Personalidade do mês: João Nery

 

Texto: Guilherme Gomes
Antes de conhecer essa personalidade, se olhe no espelho! Pode ser até pela câmera frontal do celular. Imagine se essa mirada revelasse a imagem de uma pessoa que não seja você. Ou mais: imagine se depois de tantos anos de vida, tivesse que renunciar a profissão, ao estudo e a carreira para se tornar diferente dessa pessoa que disseram ser você, mas finalmente encontrar seu eu. Esse “erro de pessoa” é a definição para o que João W. Nery e vários homens trans passam a vida toda, já que não conseguem se identificar em um corpo que não é seu. Entretanto, João Nery, primeiro homem trans a fazer cirurgia de redesignação sexual no Brasil na década de 1970, deixa um legado de vivências de construção de uma outra masculinidade – muito diferente da compulsória alinhada ao genital e tóxica à maior parte da sociedade, principalmente aos próprios homens.
 
Filho de pais que se opuseram à sua redesignação sexual – o que inclui retirada dos seios, do útero e dos ovários – aos 25 anos, viajando para Europa, João Nery toma a decisão de buscar essa cirurgia tão necessária para sua existência. Assim, em 1977, após negativas de médicos e psiquiatras, João realiza sua cirurgia de forma clandestina, no intuito de se reconhecer no espelho. Nessa época, João já havia iniciado seu mestrado em Psicologia e dava aulas em três faculdades, tendo anteriormente trabalhado como taxista depois das aulas da faculdade para conquistar sua independência financeira.
 
Na faculdade, também se preocupava com as causas estudantis e foi enquadrado pelo Decreto número 477 durante a ditadura por “atentar contra a segurança nacional na universidade”. A sua decisão de redesignação foi inquestionável e contrária às convenções médicas brasileiras e sociais, já que João encarava as questões de sua transgeneridade: o corpo que não era seu, a “monstruação”, os seios e, principalmente, o olhar do outro.
 
Após sua redesignação, João Nery conseguiu viver uma vida plena: casou-se três vezes, uma delas tendo um filho, Yuri. Sua vida, entretanto, é marcada por incompreensões, já que para ser reconhecido como homem, recorreu a algumas ilegalidades, como ter dois CPFs para ser reconhecido como homem. Isso acabou provocando a cassação de sua profissão de psicólogo, em razão de sua “falsidade ideológica”, fazendo-o trabalhar em usina de concreto, em confecção, em vendas, como terapeuta corporal e ainda como técnico em computador.

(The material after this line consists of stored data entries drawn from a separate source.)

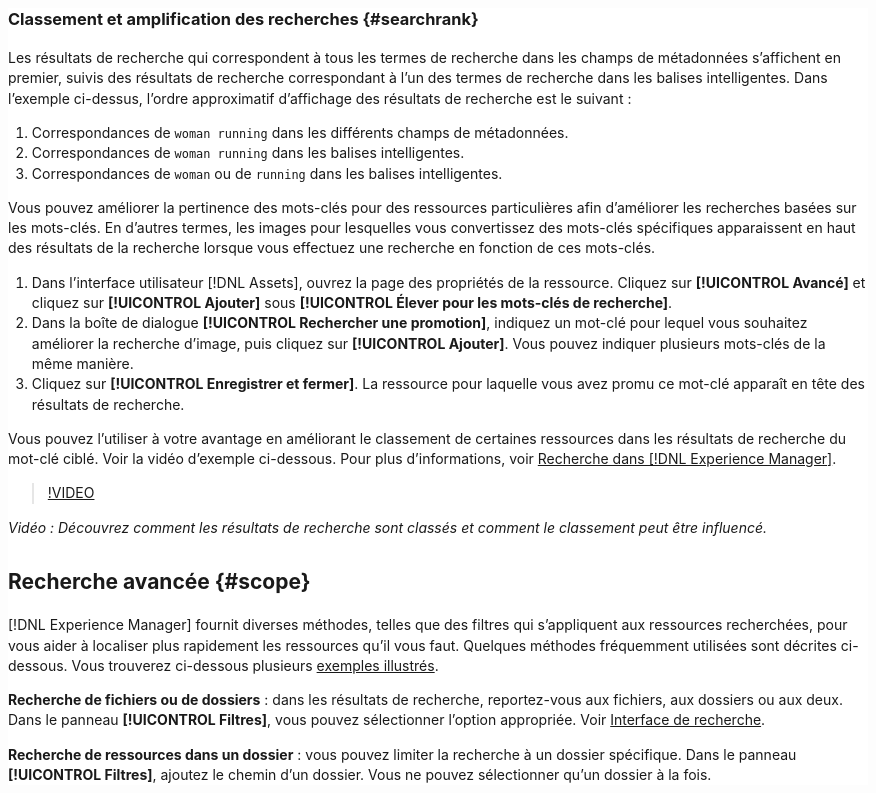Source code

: ### Classement et amplification des recherches {#searchrank}

Les résultats de recherche qui correspondent à tous les termes de recherche dans les champs de métadonnées s’affichent en premier, suivis des résultats de recherche correspondant à l’un des termes de recherche dans les balises intelligentes. Dans l’exemple ci-dessus, l’ordre approximatif d’affichage des résultats de recherche est le suivant :

1. Correspondances de `woman running` dans les différents champs de métadonnées.
1. Correspondances de `woman running` dans les balises intelligentes.
1. Correspondances de `woman` ou de `running` dans les balises intelligentes.

Vous pouvez améliorer la pertinence des mots-clés pour des ressources particulières afin d’améliorer les recherches basées sur les mots-clés. En d’autres termes, les images pour lesquelles vous convertissez des mots-clés spécifiques apparaissent en haut des résultats de la recherche lorsque vous effectuez une recherche en fonction de ces mots-clés.

1. Dans l’interface utilisateur [!DNL Assets], ouvrez la page des propriétés de la ressource. Cliquez sur **[!UICONTROL Avancé]** et cliquez sur **[!UICONTROL Ajouter]** sous **[!UICONTROL Élever pour les mots-clés de recherche]**.
1. Dans la boîte de dialogue **[!UICONTROL Rechercher une promotion]**, indiquez un mot-clé pour lequel vous souhaitez améliorer la recherche d’image, puis cliquez sur **[!UICONTROL Ajouter]**. Vous pouvez indiquer plusieurs mots-clés de la même manière.
1. Cliquez sur **[!UICONTROL Enregistrer et fermer]**. La ressource pour laquelle vous avez promu ce mot-clé apparaît en tête des résultats de recherche.

Vous pouvez l’utiliser à votre avantage en améliorant le classement de certaines ressources dans les résultats de recherche du mot-clé ciblé. Voir la vidéo d’exemple ci-dessous. Pour plus d’informations, voir [Recherche dans [!DNL Experience Manager]](https://experienceleague.adobe.com/docs/experience-manager-learn/assets/search-and-discovery/search-boost.html?lang=fr).

>[!VIDEO](https://video.tv.adobe.com/v/16766/?quality=6)

*Vidéo : Découvrez comment les résultats de recherche sont classés et comment le classement peut être influencé.*

## Recherche avancée {#scope}

[!DNL Experience Manager] fournit diverses méthodes, telles que des filtres qui s’appliquent aux ressources recherchées, pour vous aider à localiser plus rapidement les ressources qu’il vous faut. Quelques méthodes fréquemment utilisées sont décrites ci-dessous. Vous trouverez ci-dessous plusieurs [exemples illustrés](#samples).

**Recherche de fichiers ou de dossiers** : dans les résultats de recherche, reportez-vous aux fichiers, aux dossiers ou aux deux. Dans le panneau **[!UICONTROL Filtres]**, vous pouvez sélectionner l’option appropriée. Voir [Interface de recherche](#searchui).

**Recherche de ressources dans un dossier** : vous pouvez limiter la recherche à un dossier spécifique. Dans le panneau **[!UICONTROL Filtres]**, ajoutez le chemin d’un dossier. Vous ne pouvez sélectionner qu’un dossier à la fois.
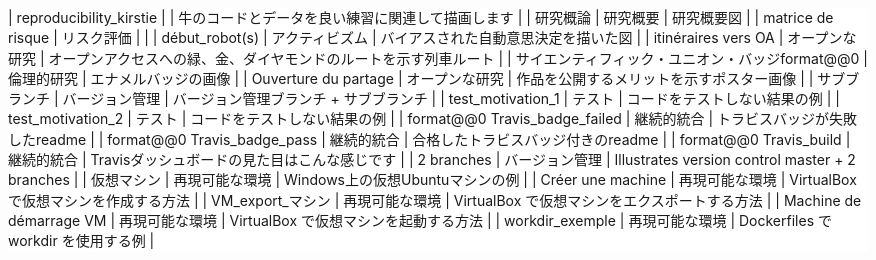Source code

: | reproducibility_kirstie         |                    | 牛のコードとデータを良い練習に関連して描画します                      |
| 研究概論                            | 研究概要               | 研究概要図                                           |
| matrice de risque               | リスク評価              |                                                 |
| début_robot(s)                  | アクティビズム          | バイアスされた自動意思決定を描いた図                             |
| itinéraires vers OA             | オープンな研究           | オープンアクセスへの緑、金、ダイヤモンドのルートを示す列車ルート             |
| サイエンティフィック・ユニオン・バッジformat@@0  | 倫理的研究              | エナメルバッジの画像                                    |
| Ouverture du partage            | オープンな研究           | 作品を公開するメリットを示すポスター画像                           |
| サブブランチ                        | バージョン管理          | バージョン管理ブランチ + サブブランチ                       |
| test_motivation_1             | テスト                | コードをテストしない結果の例                                 |
| test_motivation_2             | テスト                | コードをテストしない結果の例                                 |
| format@@0 Travis_badge_failed | 継続的統合              | トラビスバッジが失敗したreadme                          |
| format@@0 Travis_badge_pass   | 継続的統合              | 合格したトラビスバッジ付きのreadme                         |
| format@@0 Travis_build          | 継続的統合              | Travisダッシュボードの見た目はこんな感じです                  |
| 2 branches                      | バージョン管理          | Illustrates version control master + 2 branches |
| 仮想マシン                           | 再現可能な環境            | Windows上の仮想Ubuntuマシンの例                          |
| Créer une machine               | 再現可能な環境            | VirtualBox で仮想マシンを作成する方法                       |
| VM_export_マシン                 | 再現可能な環境            | VirtualBox で仮想マシンをエクスポートする方法                  |
| Machine de démarrage VM         | 再現可能な環境            | VirtualBox で仮想マシンを起動する方法                       |
| workdir_exemple                 | 再現可能な環境            | Dockerfiles で workdir を使用する例                   |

Após essa etapa de sua vida, nos idos dos anos 2000, começa-se a emergir mais contundentes as discussões a respeito de transexualidade masculina, o que permitiu João ser reconhecido como ativista, compartilhando sua trajetória e luta pelos direitos das pessoas trans.
 
João Nery, acometido por câncer de pulmão, partiu da vida corporal em 2018 aos 68 anos, às vésperas do segundo turno da eleição presidencial, o que o poupou, segundo entrevista de sua ex-mulher, de viver o que veio a acontecer com nosso país. Só que João Nery permanece vivo em publicações importantes para se refletir a vida de homens trans: Erro de pessoa: João ou Joana, de 1984 em que narra todas as contradições e sua transição. Este livro foi reeditado em 2012 com o título Viagem solitária: memórias de um transexual 30 anos depois. Em parceria com diversos nomes para as causas trans, como Amara Moira, Laerte Coutinho, Jaqueline Gomes de Jesus, dentre outros, lança em 2017 o Vidas trans: a coragem de existir. Ainda e às vésperas de sua morte, Nery lutou para terminar seu último livro, lançado após sua morte em 2019, com o título Velhice Transviada. João viveu sua vida rodeado e em contato com pessoas que ressignificaram a sua luta: Darcy Ribeiro, Paul B. Preciado e muitas pessoas trans que enxergaram nele o legado de suas lutas.
 
Não há como poupar palavras para homenagear e reconhecer a luta de João Nery pela causa trans. O projeto de lei batizado com o seu nome, proposto na Câmara em 2013 pelos então deputados Jean Wyllys (PSOL) e Érika Kokay (PT), não foi para aprovação em tempo hábil. Todavia, em 1º de março de 2018, os efeitos previstos na lei foram aprovados pelo Supremo Tribunal Federal: o direito de alterar o nome e o gênero no registro civil sem a realização de procedimento cirúrgico de redesignação de sexo. João viveu essa vitória ou mais que isso: antes de tudo ser discutido, construiu essa vitória contra o status quo e sofreu os efeitos de seu enfrentamento em nome de construção da masculinidade trans dele e de tantos outros. João Nery, presente!